Burns Flashcards
Direct airway injury - pulmonary changes in burns
Causes direct tissue damage to upper airways by trying to absorb heat before reaching lower airways – tissue destruction & massive edema
Indirect airway injury - pulmonary changes in burns
Inhalation of noxious by-products (wood = CO, sulfur or nitrous = corrosive acids)
Circumferential burns
Create tourniquet effect - if on chest reduces chest compliance, FRC & mVe. May have to do escharotomy to area to prevent compartment syndrome
Initial cardiac changes (24-48 hours) in burns
Decreased CO - loss of volume, tourniquet effect like clamp on vena cava, endotoxins
Later cardiac changes (3-5 days) in burns
Increased CO from hypermetabolism- monitor UOP for adequate hydration!
Renal changes in burns
Decreased GFR - hypovolemia, myoglobinuria (electrical), hemoglobinuria – oliguria is sign of inadequate fluid resus.
Diuretics with burns
High voltage electrical burn, muscle burns or oliquria despite adequate CVP
Hepatic changes with burns
Hepatic injury from reduction in CO, absorbed toxins + drug toxicity, blood borne illnesses from multiple transfusions
Neurological changes with burns
Cerebral edema or increased ICP - HOB to 30, hyperventilate, maybe mannitol
Hematological changes with burns
Increased blood viscosity from fluid shifts - falsely elevated hgb/hct, thrombocytopenia initially, elevated platelet counts long term, if persistent hemolytic anemia – hematopoietic system adversely effected by burn, thrombocytopenia indicates sepsis
GI changes with burns
Ischemia from high levels of catecholamines, early enteral feeding to attenuate hypermetabolic response
Dobhoff placement for burns & anesthesia
Past duodenal sphincter - will not aspirate - leave TF going t/o surgery
TPN (hyperalimentation) and anesthesia
Don’t let it run out while in OR, check frequent sugars
Skin changes with burns
Not able to thermoregulate, maintain fluid & e-lytes & fight infection. 0.58 calories for every mL of evaporative water loss– children have greater BSA:wt ratio - effects magnified
Acute burns & albumin
Decreased circulating albumin = increase in plasma free fraction of drugs = more bang for your buck benzos & barbs
Acute burns & alpha-1 acid glycoproteins (A1AG)

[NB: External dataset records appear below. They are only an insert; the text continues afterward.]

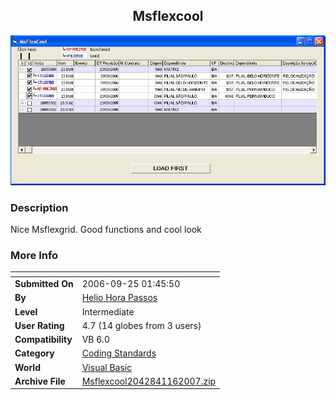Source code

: ﻿<div align="center">

## Msflexcool

<img src="PIC2007116145595789.JPG">
</div>

### Description

Nice Msflexgrid. Good functions and cool look
 
### More Info
 


<span>             |<span>
---                |---
**Submitted On**   |2006-09-25 01:45:50
**By**             |[Helio Hora Passos](https://github.com/Planet-Source-Code/PSCIndex/blob/master/ByAuthor/helio-hora-passos.md)
**Level**          |Intermediate
**User Rating**    |4.7 (14 globes from 3 users)
**Compatibility**  |VB 6\.0
**Category**       |[Coding Standards](https://github.com/Planet-Source-Code/PSCIndex/blob/master/ByCategory/coding-standards__1-43.md)
**World**          |[Visual Basic](https://github.com/Planet-Source-Code/PSCIndex/blob/master/ByWorld/visual-basic.md)
**Archive File**   |[Msflexcool2042841162007\.zip](https://github.com/Planet-Source-Code/helio-hora-passos-msflexcool__1-67641/archive/master.zip)








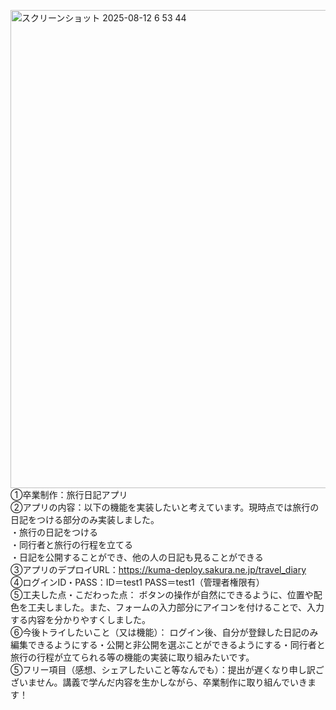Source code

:<img width="1389" height="765" alt="スクリーンショット 2025-08-12 6 53 44" src="https://github.com/user-attachments/assets/16c2746c-e049-457c-b7a7-b98bc63883c1" /></br>
①卒業制作：旅行日記アプリ</br>
②アプリの内容：以下の機能を実装したいと考えています。現時点では旅行の日記をつける部分のみ実装しました。</br>
・旅行の日記をつける</br>
・同行者と旅行の行程を立てる</br>
・日記を公開することができ、他の人の日記も見ることができる</br>
③アプリのデプロイURL：https://kuma-deploy.sakura.ne.jp/travel_diary  </br>
④ログインID・PASS：ID＝test1 PASS＝test1（管理者権限有）</br>
⑤工夫した点・こだわった点： ボタンの操作が自然にできるように、位置や配色を工夫しました。また、フォームの入力部分にアイコンを付けることで、入力する内容を分かりやすくしました。</br>
⑥今後トライしたいこと（又は機能）： ログイン後、自分が登録した日記のみ編集できるようにする・公開と非公開を選ぶことができるようにする・同行者と旅行の行程が立てられる等の機能の実装に取り組みたいです。</br>
⑤フリー項目（感想、シェアしたいこと等なんでも）：提出が遅くなり申し訳ございません。講義で学んだ内容を生かしながら、卒業制作に取り組んでいきます！
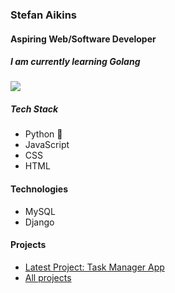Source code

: ### Stefan Aikins
#### Aspiring Web/Software Developer
##### I am currently learning Golang

![](https://static.skillshare.com/uploads/video/thumbnails/fe3a634a98e53a8968672986207aec88/original)
##### Tech Stack
- Python :elephant:
- JavaScript
- CSS
- HTML

#### Technologies
- MySQL
- Django

#### Projects
- [Latest Project: Task Manager App]( https://github.com/Stefan-Aikins/finalCapstone)
- [All projects](https://github.com/Stefan-Aikins)
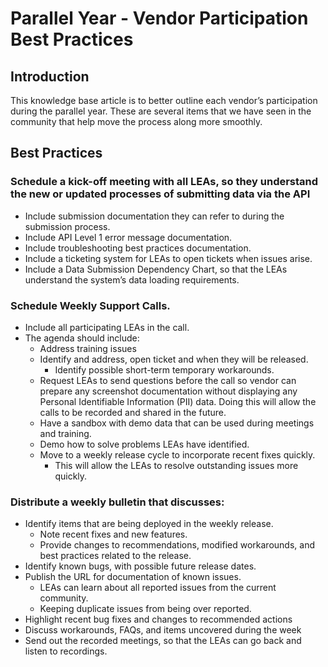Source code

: # Parallel Year - Vendor Participation Best Practices

## Introduction

This knowledge base article is to better outline each vendor’s participation during the parallel year. These are several items that we have seen in the community that help move the process along more smoothly.

## Best Practices

### Schedule a kick-off meeting with all LEAs, so they understand the new or updated processes of submitting data via the API

* Include submission documentation they can refer to during the submission process.
* Include API Level 1 error message documentation.
* Include troubleshooting best practices documentation.
* Include a ticketing system for LEAs to open tickets when issues arise.
* Include a Data Submission Dependency Chart, so that the LEAs understand the system’s data loading requirements.

### Schedule Weekly Support Calls.​

* Include all participating LEAs in the call.
* The agenda should include:
  * Address training issues
  * Identify and address, open ticket and when they will be released.
    * Identify possible short-term temporary workarounds.
  * Request LEAs to send questions before the call so vendor can prepare any screenshot documentation without displaying any Personal Identifiable Information (PII) data. Doing this will allow the calls to be recorded and shared in the future​.
  * Have a sandbox with demo data that can be used during meetings and training.
  * Demo how to solve problems LEAs have identified​.
  * Move to a weekly release cycle to incorporate recent fixes quickly.
    * This will allow the LEAs to resolve outstanding issues more quickly.

### Distribute a weekly bulletin that discusses:​

* Identify items that are being deployed in the weekly release.
  * Note recent fixes and new features.
  * Provide changes to recommendations, modified workarounds, and best practices related to the release.
* Identify known bugs​, with possible future release dates.
* Publish the URL for documentation of known issues.
  * LEAs can learn about all reported issues from the current community.
  * Keeping duplicate issues from being over reported.
* Highlight recent bug fixes and changes to recommended actions​
* Discuss workarounds, FAQs, and items uncovered during the week​
* Send out the recorded meetings, so that the LEAs can go back and listen to recordings.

Decrease in plasma free fraction of drugs - give very high doses of analgesics, locals, NDNMBAs
Half life of morphine with burns
Less than 1/3 the half life in similar child without burn
Succinylcholine & burns
Should not be given after 24 hours until 2 years post burn injury – hyperkalemia & cardiac arrest
ND-NMBAs & burns
Increased doses (2-5x more) - probably don’t use intubating dose unless you know you are going to have a really long surgery
Exogenous catecholamines & burns
Pay attention to epi/phenylephrine soaked gauze sponges placement & when they stop placing them… serious hypotension may happen if you aren’t paying attention
Stress ulcers & burns
High risk! prophylaxis with H2-receptor antagonist
First 24 hours of burn
Stabilization - ABC - protect airway early bc of edema especially if perioral burns and supplemental O2 to avoid CO poisoning. Circulation: large boer IV access with large amounts of fluid resuscitation 20 mL/kg/hr (avoid IV access in burn location when possible, and not below circumferential burns), maintain UOP 0.5 mL/kg/hr
Fluid mgmt of burns
Half the fluid calculated is delivered in first 8 hours, other half is next 16 hours, then maintenance
1st degree burn
Superficial, partial thickness
2nd degree brun
Superficial partial thickness (steam or scald, has blisters)
3rd degree burn
Full thickness, extension into SQ fat
4th degree burn
Full thickness involving deep tissues (even down to bone)
Intubations with burn patients
Subgloticc stenosis may start occurring due to multiple intubations, make sure to record tube size & cuff inflation so next person will know if they need to start with smaller tube
Tangential excision of burns
Layers of eschar shaved off until briskly bleeding tissue – rapid blood loss
Fascial excision of burns
Take all tissue including lymph & fat down to muscle fascia
Pre-determined stopping points in burn surgery
No greater than 15% BSA per surgical procedure,
Electrical burns mechanism & effects
Flow of current through resistant tissue generates heat, deep tissue injury likely (arterial, nervous system). All tx consider protection of renal fxn - will likely get severe myoglobinuria, hyperkalemia & ART - give copious IVF, osmotic/loop diuretics, alkalinize urine, dialysis.